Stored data
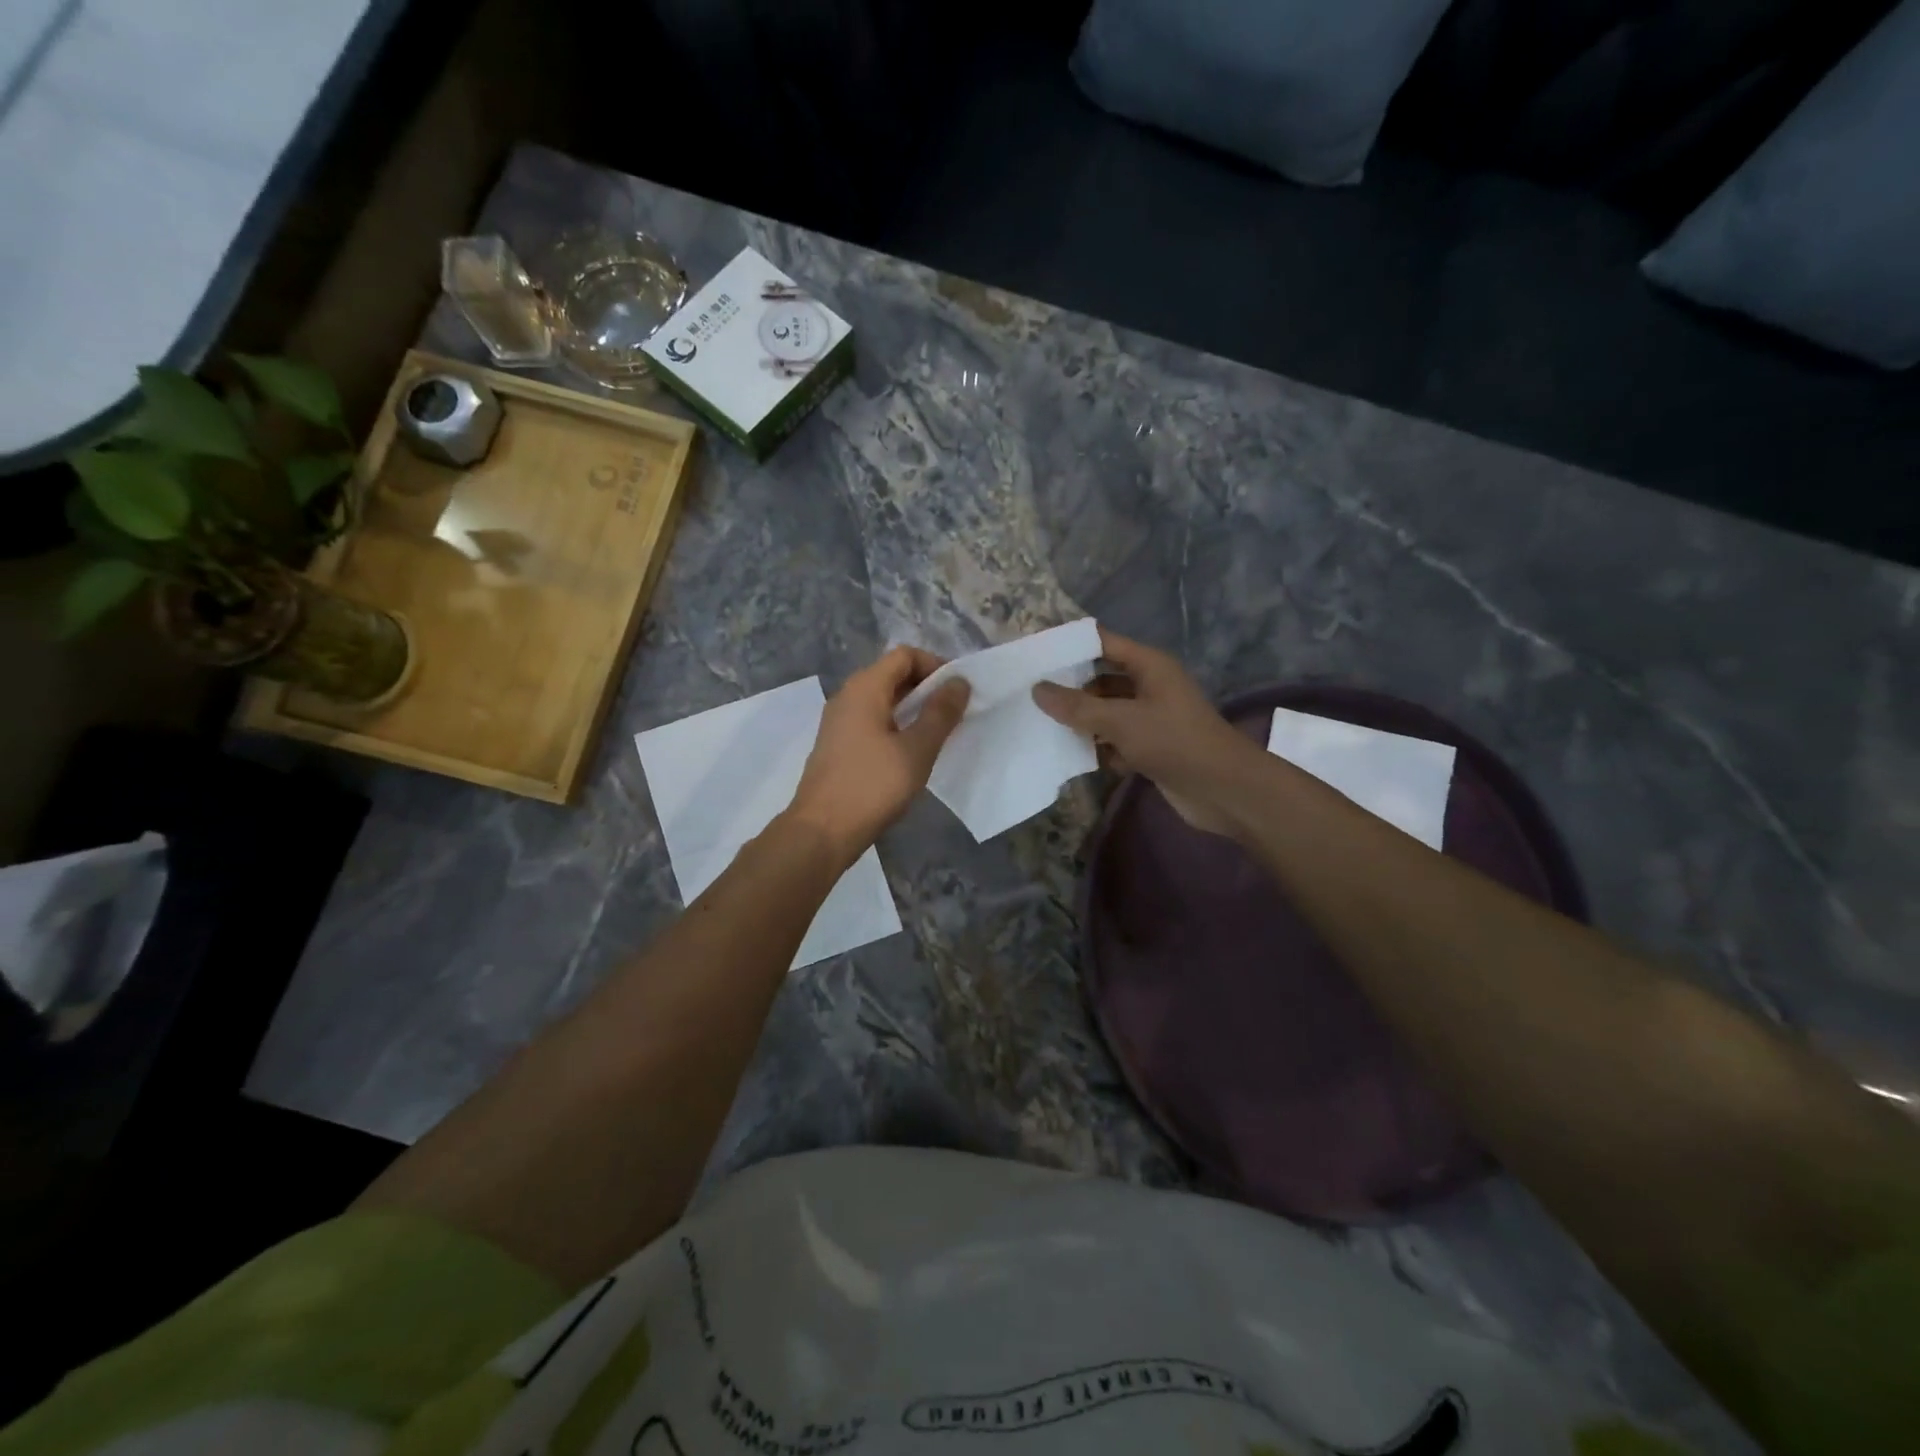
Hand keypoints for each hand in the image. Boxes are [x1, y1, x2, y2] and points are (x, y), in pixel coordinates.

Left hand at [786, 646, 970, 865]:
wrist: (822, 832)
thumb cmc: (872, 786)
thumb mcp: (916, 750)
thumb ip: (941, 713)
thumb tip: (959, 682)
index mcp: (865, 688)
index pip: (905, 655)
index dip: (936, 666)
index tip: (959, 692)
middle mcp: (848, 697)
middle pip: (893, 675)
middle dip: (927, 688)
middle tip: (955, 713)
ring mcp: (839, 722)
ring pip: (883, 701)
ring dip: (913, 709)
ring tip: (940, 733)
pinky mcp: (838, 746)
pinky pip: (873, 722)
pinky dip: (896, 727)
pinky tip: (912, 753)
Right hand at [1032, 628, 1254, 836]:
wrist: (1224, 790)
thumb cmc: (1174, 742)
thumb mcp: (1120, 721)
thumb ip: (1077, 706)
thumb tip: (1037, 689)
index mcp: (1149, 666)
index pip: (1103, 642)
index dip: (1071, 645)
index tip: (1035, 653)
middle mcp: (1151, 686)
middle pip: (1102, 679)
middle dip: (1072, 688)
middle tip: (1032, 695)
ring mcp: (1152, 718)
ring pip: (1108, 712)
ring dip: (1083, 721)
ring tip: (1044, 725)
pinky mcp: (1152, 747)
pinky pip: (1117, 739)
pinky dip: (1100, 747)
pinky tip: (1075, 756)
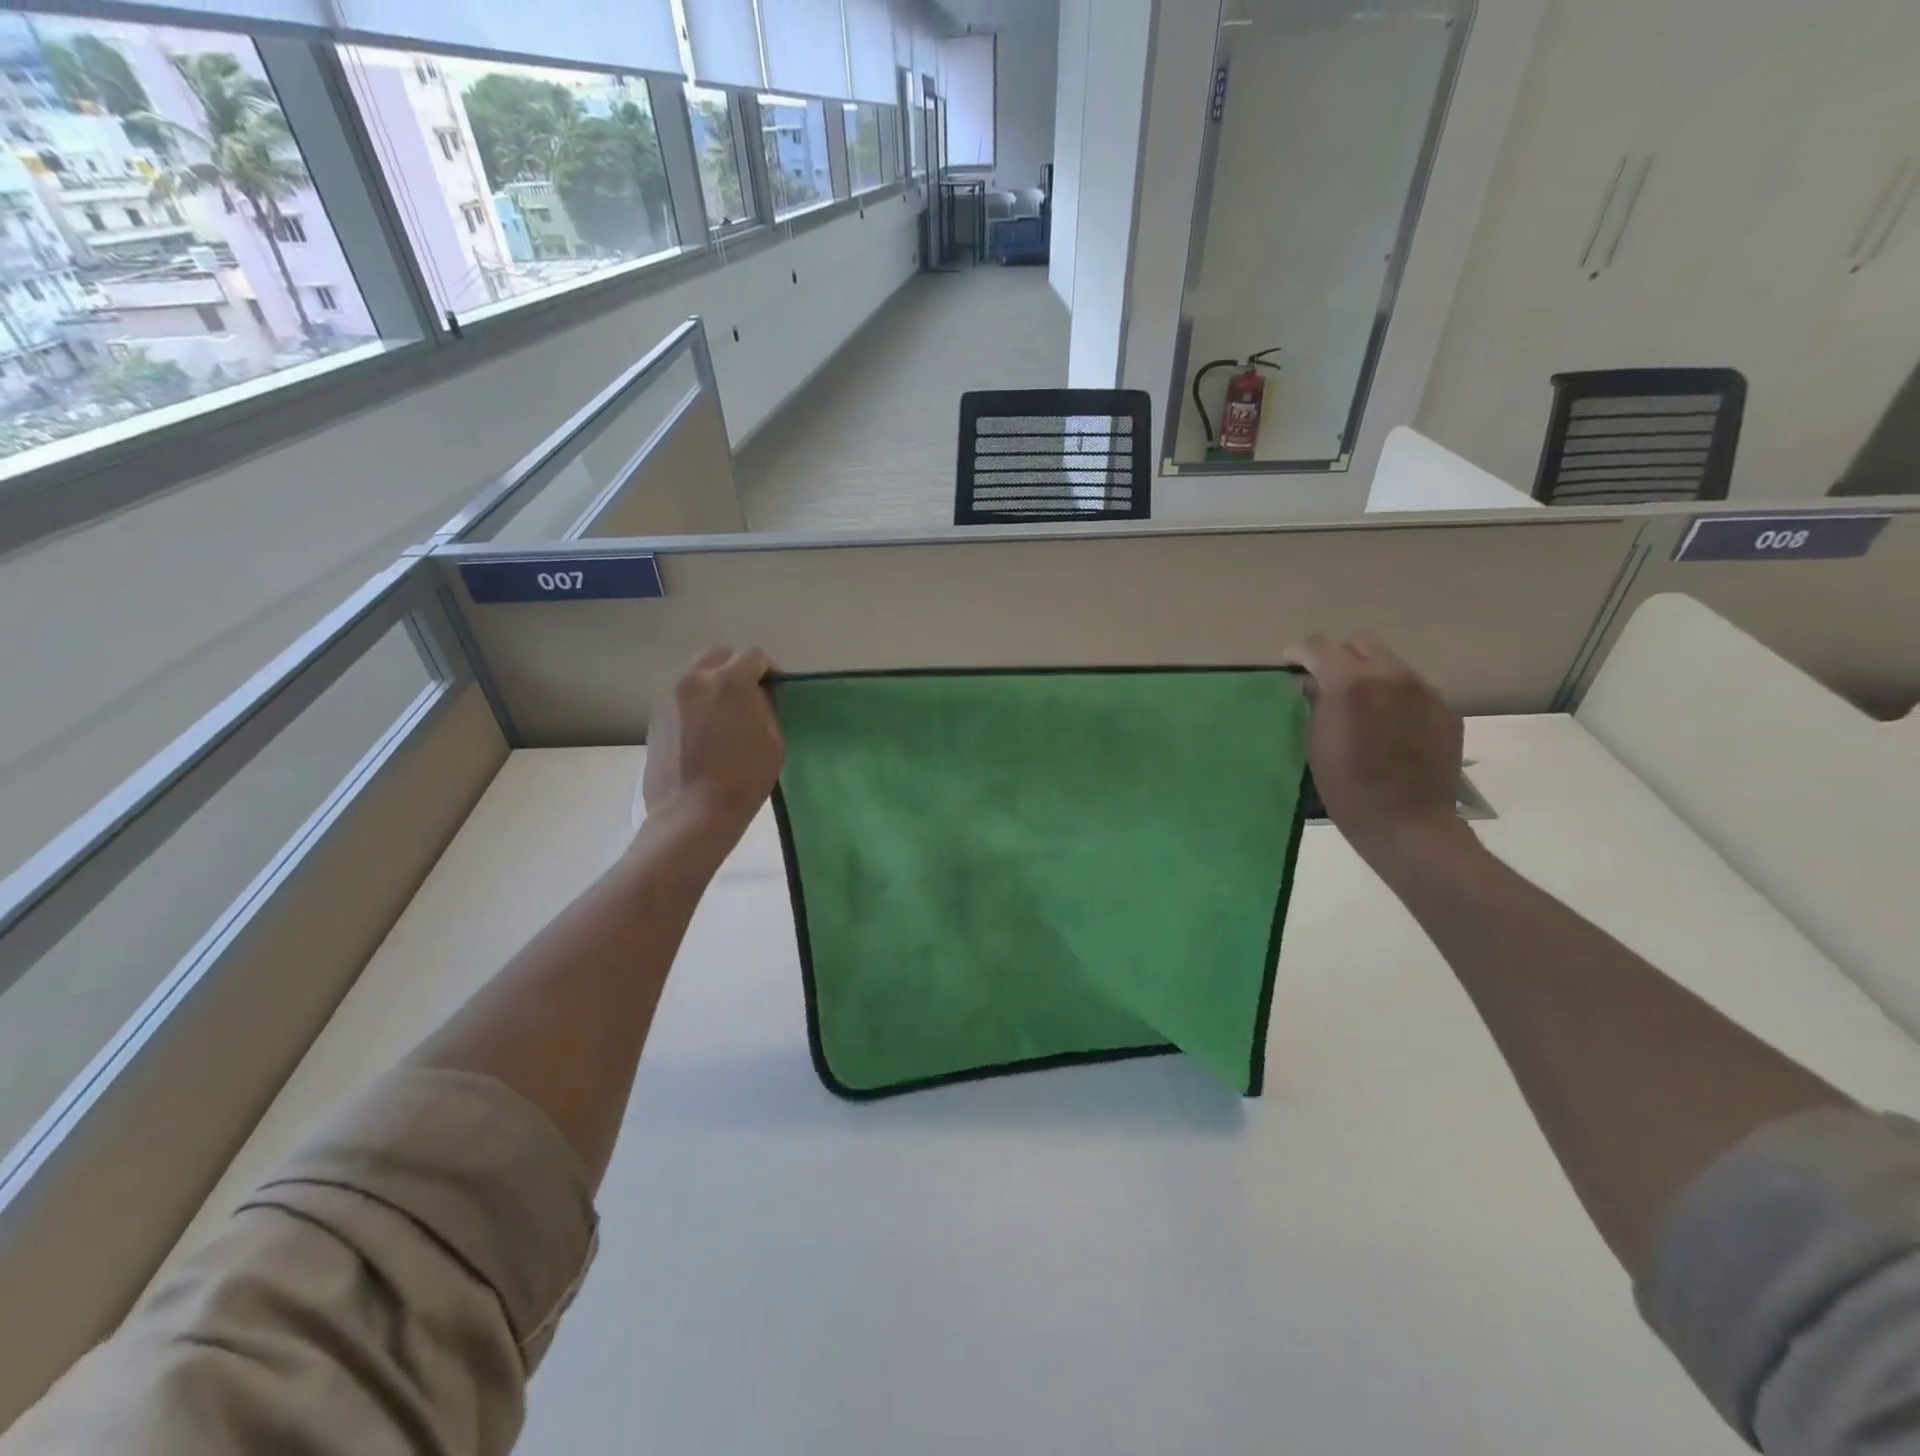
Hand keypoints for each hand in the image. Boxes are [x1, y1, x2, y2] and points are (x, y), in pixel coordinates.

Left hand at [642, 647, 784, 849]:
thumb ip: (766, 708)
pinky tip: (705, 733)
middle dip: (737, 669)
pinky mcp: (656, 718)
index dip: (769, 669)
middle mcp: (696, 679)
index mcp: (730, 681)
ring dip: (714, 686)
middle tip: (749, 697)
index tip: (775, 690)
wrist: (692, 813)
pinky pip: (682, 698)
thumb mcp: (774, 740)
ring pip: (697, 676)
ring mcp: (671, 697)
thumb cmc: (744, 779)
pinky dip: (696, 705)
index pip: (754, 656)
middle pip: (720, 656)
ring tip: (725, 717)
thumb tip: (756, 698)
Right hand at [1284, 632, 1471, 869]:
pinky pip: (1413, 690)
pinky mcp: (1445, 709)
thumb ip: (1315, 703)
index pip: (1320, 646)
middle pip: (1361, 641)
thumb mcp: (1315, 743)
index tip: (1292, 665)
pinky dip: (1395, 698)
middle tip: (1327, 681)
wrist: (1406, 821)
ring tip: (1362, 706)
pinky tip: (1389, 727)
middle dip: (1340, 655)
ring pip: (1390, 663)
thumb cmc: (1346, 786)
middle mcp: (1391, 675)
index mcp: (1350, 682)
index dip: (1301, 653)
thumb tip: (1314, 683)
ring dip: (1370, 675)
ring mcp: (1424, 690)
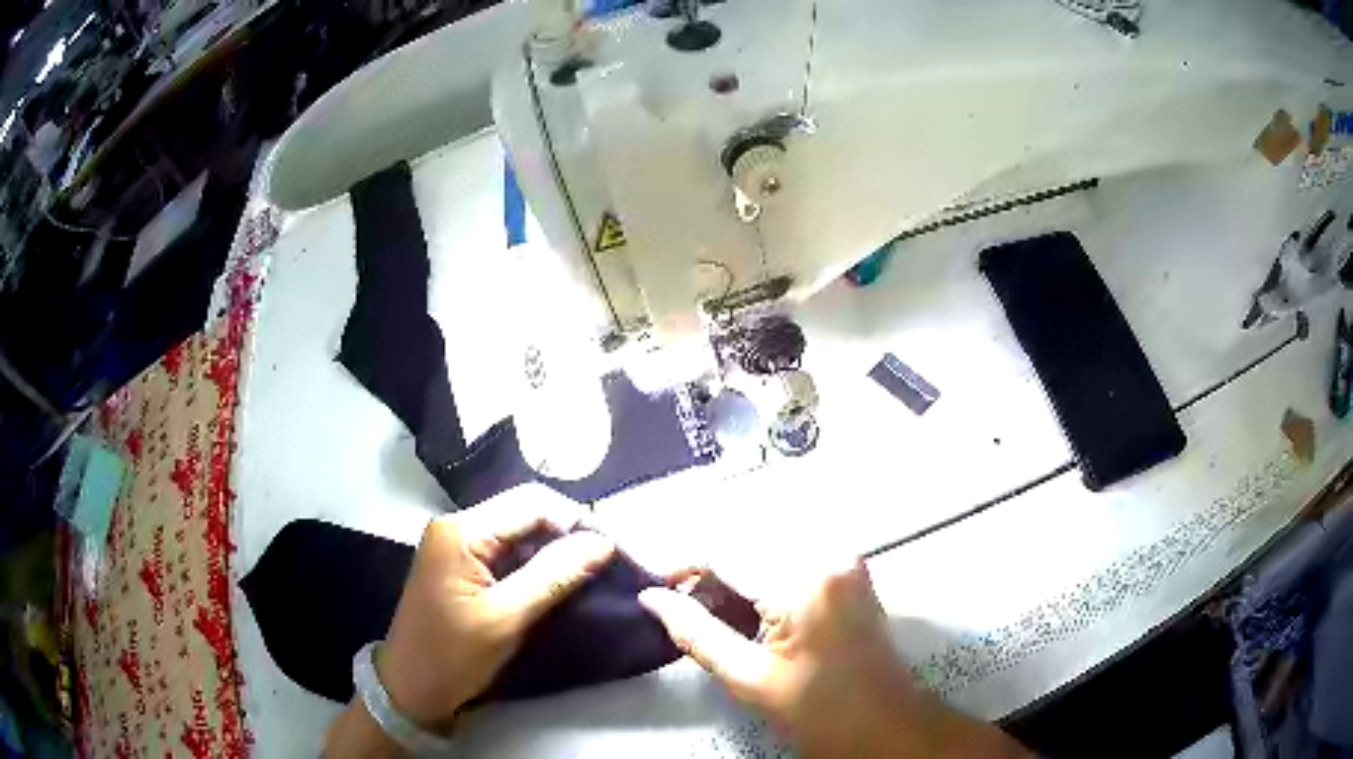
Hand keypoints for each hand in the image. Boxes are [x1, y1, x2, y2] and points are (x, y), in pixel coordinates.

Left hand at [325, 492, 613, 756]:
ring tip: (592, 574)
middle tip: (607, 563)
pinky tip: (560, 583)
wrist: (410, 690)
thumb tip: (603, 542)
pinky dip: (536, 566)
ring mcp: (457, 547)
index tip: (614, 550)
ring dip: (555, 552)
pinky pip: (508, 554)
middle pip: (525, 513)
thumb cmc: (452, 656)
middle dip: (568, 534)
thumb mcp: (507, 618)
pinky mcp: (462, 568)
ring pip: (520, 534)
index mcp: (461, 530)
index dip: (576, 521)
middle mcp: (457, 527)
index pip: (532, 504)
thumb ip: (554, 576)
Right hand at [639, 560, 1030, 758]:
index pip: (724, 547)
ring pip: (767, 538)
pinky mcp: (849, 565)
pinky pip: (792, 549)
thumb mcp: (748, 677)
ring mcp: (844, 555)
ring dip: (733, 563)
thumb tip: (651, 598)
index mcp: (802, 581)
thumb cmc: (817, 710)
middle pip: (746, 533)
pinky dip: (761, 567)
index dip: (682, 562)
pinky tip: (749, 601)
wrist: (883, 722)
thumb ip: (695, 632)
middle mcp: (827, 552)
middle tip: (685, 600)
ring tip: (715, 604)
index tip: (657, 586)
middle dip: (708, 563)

§ **PROBLEM**
Please copy out each line of the data in which the word "hand" occurs.

§ **SOLUTION**
Hand keypoints for each hand in the image. Boxes are [x1, y1, x2, y2] and points are (x, y), in pixel coordinates.
Left hand at [786, 646, 970, 865]:
Right hand at [1032, 628, 1254, 836]:
Hand keypoints for each hand in the image. Boxes are [x1, y1, x2, y2] and points are (x, y), in pixel coordinates.
Left hand at [642, 647, 784, 849]:
Right hand at [1284, 632, 1471, 869]:
Hand keypoints for each hand in the image. Boxes are [x1, y1, x2, y2] and points are (x, y), in pixel coordinates.
Left hand at [325, 492, 613, 756]:
Right hand at [639, 560, 1030, 758]:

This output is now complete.